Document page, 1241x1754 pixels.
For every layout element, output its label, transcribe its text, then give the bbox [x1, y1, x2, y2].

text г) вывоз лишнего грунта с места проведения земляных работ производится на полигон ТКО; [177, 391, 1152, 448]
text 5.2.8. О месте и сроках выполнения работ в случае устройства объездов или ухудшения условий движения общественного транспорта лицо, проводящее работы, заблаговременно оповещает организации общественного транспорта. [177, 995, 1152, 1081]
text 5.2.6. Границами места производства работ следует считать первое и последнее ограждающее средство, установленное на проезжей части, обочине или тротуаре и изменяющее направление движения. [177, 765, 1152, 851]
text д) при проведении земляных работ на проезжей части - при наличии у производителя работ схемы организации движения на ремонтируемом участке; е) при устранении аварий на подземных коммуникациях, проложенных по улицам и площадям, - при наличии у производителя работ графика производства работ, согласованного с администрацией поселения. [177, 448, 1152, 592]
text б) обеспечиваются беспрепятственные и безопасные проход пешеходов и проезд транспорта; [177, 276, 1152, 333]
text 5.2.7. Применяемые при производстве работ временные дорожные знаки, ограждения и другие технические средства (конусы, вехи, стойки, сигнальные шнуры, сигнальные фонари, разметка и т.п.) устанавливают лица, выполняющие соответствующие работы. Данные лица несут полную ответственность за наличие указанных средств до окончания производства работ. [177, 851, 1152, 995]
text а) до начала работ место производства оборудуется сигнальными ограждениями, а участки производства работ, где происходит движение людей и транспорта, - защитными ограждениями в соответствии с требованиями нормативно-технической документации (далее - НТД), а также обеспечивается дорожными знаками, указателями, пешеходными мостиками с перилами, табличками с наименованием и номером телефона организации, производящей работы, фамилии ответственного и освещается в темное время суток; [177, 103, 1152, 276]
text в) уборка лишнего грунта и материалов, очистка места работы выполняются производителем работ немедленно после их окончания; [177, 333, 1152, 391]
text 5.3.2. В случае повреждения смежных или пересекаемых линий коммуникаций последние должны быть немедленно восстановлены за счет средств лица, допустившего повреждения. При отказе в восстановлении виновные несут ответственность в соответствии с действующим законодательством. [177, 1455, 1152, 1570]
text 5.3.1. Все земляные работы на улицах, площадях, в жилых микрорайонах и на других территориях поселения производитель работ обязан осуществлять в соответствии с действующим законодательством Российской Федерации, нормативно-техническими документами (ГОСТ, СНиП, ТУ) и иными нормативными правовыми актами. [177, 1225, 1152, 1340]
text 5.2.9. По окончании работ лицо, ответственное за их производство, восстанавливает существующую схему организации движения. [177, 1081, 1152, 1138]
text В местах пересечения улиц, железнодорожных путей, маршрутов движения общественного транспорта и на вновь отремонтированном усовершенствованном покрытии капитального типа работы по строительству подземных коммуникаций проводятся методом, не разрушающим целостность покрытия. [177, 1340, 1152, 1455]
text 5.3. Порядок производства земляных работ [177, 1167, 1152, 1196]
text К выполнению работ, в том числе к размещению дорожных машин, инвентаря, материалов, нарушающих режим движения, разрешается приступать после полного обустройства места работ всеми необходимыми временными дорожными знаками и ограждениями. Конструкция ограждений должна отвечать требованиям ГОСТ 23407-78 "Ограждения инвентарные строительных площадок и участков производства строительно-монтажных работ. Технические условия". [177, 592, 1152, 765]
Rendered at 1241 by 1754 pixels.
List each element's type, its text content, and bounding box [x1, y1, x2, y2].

YOUR OBJECTIVE:
Restate every record verbatim.

EXERCISE SOLUTION:
Document page, 1241x1754 pixels.
For every layout element, output its label, transcribe its text, then give the bbox [x1, y1, x2, y2].

text г) вывоз лишнего грунта с места проведения земляных работ производится на полигон ТКО; [177, 391, 1152, 448]
text 5.2.8. О месте и сроках выполнения работ в случае устройства объездов или ухудшения условий движения общественного транспорта лицо, проводящее работы, заблаговременно оповещает организации общественного транспорта. [177, 995, 1152, 1081]
text 5.2.6. Границами места производства работ следует считать первое и последнее ограждающее средство, установленное на проезжей части, обочине или тротуаре и изменяющее направление движения. [177, 765, 1152, 851]
text д) при проведении земляных работ на проезжей части - при наличии у производителя работ схемы организации движения на ремонтируемом участке; е) при устранении аварий на подземных коммуникациях, проложенных по улицам и площадям, - при наличии у производителя работ графика производства работ, согласованного с администрацией поселения. [177, 448, 1152, 592]
text б) обеспечиваются беспрепятственные и безопасные проход пешеходов и проезд транспорта; [177, 276, 1152, 333]
text 5.2.7. Применяемые при производстве работ временные дорожные знаки, ограждения и другие технические средства (конусы, вехи, стойки, сигнальные шнуры, сигнальные фонари, разметка и т.п.) устанавливают лица, выполняющие соответствующие работы. Данные лица несут полную ответственность за наличие указанных средств до окончания производства работ. [177, 851, 1152, 995]
text а) до начала работ место производства оборудуется сигнальными ограждениями, а участки производства работ, где происходит движение людей и транспорта, - защитными ограждениями в соответствии с требованиями нормативно-технической документации (далее - НТД), а также обеспечивается дорожными знаками, указателями, пешеходными мостиками с перилами, табличками с наименованием и номером телефона организации, производящей работы, фамилии ответственного и освещается в темное время суток; [177, 103, 1152, 276]
text в) уборка лишнего грунта и материалов, очистка места работы выполняются производителем работ немедленно после их окончания; [177, 333, 1152, 391]
text 5.3.2. В случае повреждения смежных или пересекаемых линий коммуникаций последние должны быть немедленно восстановлены за счет средств лица, допустившего повреждения. При отказе в восстановлении виновные несут ответственность в соответствии с действующим законодательством. [177, 1455, 1152, 1570]
text 5.3.1. Все земляные работы на улицах, площадях, в жилых микрорайонах и на других территориях поселения производитель работ обязан осуществлять в соответствии с действующим законодательством Российской Федерации, нормативно-техническими документами (ГОСТ, СНиП, ТУ) и иными нормативными правовыми актами. [177, 1225, 1152, 1340]
text 5.2.9. По окончании работ лицо, ответственное за их производство, восстанавливает существующую схему организации движения. [177, 1081, 1152, 1138]
text В местах пересечения улиц, железнодорожных путей, маршрутов движения общественного транспорта и на вновь отремонтированном усовершенствованном покрытии капитального типа работы по строительству подземных коммуникаций проводятся методом, не разрушающим целостность покрытия. [177, 1340, 1152, 1455]
text 5.3. Порядок производства земляных работ [177, 1167, 1152, 1196]
text К выполнению работ, в том числе к размещению дорожных машин, инвентаря, материалов, нарушающих режим движения, разрешается приступать после полного обустройства места работ всеми необходимыми временными дорожными знаками и ограждениями. Конструкция ограждений должна отвечать требованиям ГОСТ 23407-78 "Ограждения инвентарные строительных площадок и участков производства строительно-монтажных работ. Технические условия". [177, 592, 1152, 765]
Rendered at 1241 by 1754 pixels.
List each element's type, its text content, and bounding box [x1, y1, x2, y2].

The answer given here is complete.